The park was created in the mid-1960s after the demolition of four 3- and 4-story commercial buildings that had stood on the northeast corner of 4th and Arch Streets. A firehouse was built on the corner lots, while the lot formerly occupied by 325 Arch was cleared.
The park was improved following the 1976 grant of money from a city-held fund established by banker Stephen Girard (1750–1831) to improve areas near the Delaware River.
In 1971, a sculpture of Benjamin Franklin by local sculptor Reginald E. Beauchamp was installed atop the park's front wall. It was made of acrylic and covered with almost 80,000 pennies collected from local schoolchildren, and it incorporated a device that delivered a recorded two-minute speech on fire prevention at the push of a button. Penny Franklin was unveiled on June 10, 1971, by U.S. Mint Director Mary Brooks. Over the next two decades, the sculpture, also known as Penny Benny, became "one of the city's best-known landmarks." But it eventually deteriorated and became a potential hazard. For a while, the sculpture was kept from tumbling onto the sidewalk by ropes rigged by the firefighters from the firehouse next door. In 1996, it was removed to city storage.

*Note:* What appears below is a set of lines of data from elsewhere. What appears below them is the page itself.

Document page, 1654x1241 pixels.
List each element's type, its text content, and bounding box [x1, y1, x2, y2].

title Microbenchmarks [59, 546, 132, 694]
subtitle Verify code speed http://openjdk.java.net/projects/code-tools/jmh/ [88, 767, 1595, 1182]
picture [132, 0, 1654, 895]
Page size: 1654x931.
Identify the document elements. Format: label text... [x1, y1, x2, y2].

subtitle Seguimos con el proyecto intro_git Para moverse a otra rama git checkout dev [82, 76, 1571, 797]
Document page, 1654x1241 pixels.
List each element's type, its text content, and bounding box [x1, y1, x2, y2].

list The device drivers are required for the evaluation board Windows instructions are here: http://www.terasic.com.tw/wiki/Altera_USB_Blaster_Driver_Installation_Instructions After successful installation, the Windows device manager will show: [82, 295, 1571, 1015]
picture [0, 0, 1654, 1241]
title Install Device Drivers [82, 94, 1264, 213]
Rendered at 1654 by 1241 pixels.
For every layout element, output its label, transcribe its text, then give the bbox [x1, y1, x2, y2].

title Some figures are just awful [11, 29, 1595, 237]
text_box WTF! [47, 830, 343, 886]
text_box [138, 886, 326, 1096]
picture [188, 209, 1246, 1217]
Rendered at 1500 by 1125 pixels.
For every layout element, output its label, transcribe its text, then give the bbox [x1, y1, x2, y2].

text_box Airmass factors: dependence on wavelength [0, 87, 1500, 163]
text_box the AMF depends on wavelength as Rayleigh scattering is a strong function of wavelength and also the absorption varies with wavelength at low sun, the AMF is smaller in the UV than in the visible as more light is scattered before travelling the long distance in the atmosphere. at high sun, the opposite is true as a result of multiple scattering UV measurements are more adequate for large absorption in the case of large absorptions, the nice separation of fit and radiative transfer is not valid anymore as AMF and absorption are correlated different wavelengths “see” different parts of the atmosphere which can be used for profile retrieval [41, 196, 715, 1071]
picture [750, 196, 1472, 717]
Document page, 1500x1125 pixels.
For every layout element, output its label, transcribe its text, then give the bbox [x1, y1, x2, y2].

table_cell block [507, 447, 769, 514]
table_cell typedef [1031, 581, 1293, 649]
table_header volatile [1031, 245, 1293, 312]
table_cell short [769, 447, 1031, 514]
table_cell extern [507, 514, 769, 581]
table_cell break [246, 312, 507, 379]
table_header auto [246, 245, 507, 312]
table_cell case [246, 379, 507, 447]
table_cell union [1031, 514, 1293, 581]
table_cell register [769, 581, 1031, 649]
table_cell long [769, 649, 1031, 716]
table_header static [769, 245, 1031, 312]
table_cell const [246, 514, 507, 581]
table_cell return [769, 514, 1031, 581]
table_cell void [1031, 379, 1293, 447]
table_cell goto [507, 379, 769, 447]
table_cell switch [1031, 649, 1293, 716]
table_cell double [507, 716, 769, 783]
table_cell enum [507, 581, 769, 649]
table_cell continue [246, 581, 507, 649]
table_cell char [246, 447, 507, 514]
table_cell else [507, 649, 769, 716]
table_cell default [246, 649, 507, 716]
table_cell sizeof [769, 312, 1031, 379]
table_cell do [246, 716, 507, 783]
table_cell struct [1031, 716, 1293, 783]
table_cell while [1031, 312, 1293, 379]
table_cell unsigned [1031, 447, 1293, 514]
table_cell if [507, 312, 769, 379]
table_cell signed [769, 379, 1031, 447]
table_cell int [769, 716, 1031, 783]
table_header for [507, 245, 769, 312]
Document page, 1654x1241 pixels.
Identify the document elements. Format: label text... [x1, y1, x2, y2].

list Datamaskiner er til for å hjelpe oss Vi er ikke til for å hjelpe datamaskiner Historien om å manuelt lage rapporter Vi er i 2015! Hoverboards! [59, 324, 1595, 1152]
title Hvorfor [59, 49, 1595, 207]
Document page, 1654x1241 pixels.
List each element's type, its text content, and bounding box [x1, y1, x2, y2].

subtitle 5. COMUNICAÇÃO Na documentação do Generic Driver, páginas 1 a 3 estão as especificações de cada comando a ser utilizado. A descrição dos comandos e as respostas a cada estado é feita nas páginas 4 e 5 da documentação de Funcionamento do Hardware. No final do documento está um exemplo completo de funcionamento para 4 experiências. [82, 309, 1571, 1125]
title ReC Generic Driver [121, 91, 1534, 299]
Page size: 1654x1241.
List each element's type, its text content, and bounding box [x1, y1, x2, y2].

In 2003, the city's public arts agency commissioned sculptor James Peniston to replace the older work. Peniston sculpted a bust of Franklin in bronze and covered it with casts of 1,000 keys collected from local schoolchildren. Called Keys To Community, the one-ton sculpture also contains several brass nameplates representing Philadelphia firefighters fallen in the line of duty over four centuries. The sculpture was partially funded by the Fire Department and by more than 1.5 million pennies donated by schoolchildren in 500 area schools. It was unveiled and dedicated on October 5, 2007.
The park itself had fallen into disrepair by the mid-1990s, and its gate was generally kept locked by the Fire Department. But a restoration effort, begun around 2005 and led by Old City residents Janet Kalter and Joe Schiavo, brought the park back into public use. In the wake of the sculpture's dedication, Fire Department officials consented to restoration work on the fountain. The work began in June 2008 and the fountain was restored to operation in August. The Fire Department formally returned the fountain to service in a Nov. 1 ceremony.
A horseshoes pit has been added to the park.